### AIM
Please count the lines in the listing below that contain the string "label", treating uppercase and lowercase as different, and give only that number.

━━━━━━━━━━━━━━━━

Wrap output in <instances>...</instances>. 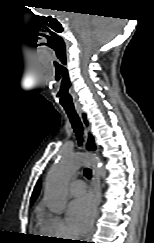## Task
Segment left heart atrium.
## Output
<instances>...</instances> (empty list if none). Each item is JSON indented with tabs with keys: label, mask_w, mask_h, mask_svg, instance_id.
I'll list each match as a JSON object with an SVG mask.
<instances>
[{
	"label": "left heart atrium",
	"mask_w": 154,
	"mask_h": 243,
	"mask_svg": "<svg viewBox=\"0 0 154 243\" xmlns=\"http://www.w3.org/2000/svg\"><path fill=\"white\" fill-rule=\"evenodd\" d=\"M94 215L95 204L91 196L85 195L72 201L68 208V220L73 232L79 235L87 232Z\"/></svg>",
	"instance_id": "obj_1"
}]
</instances>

━━━━━━━━━━━━━━━━

### FINAL RESULT
2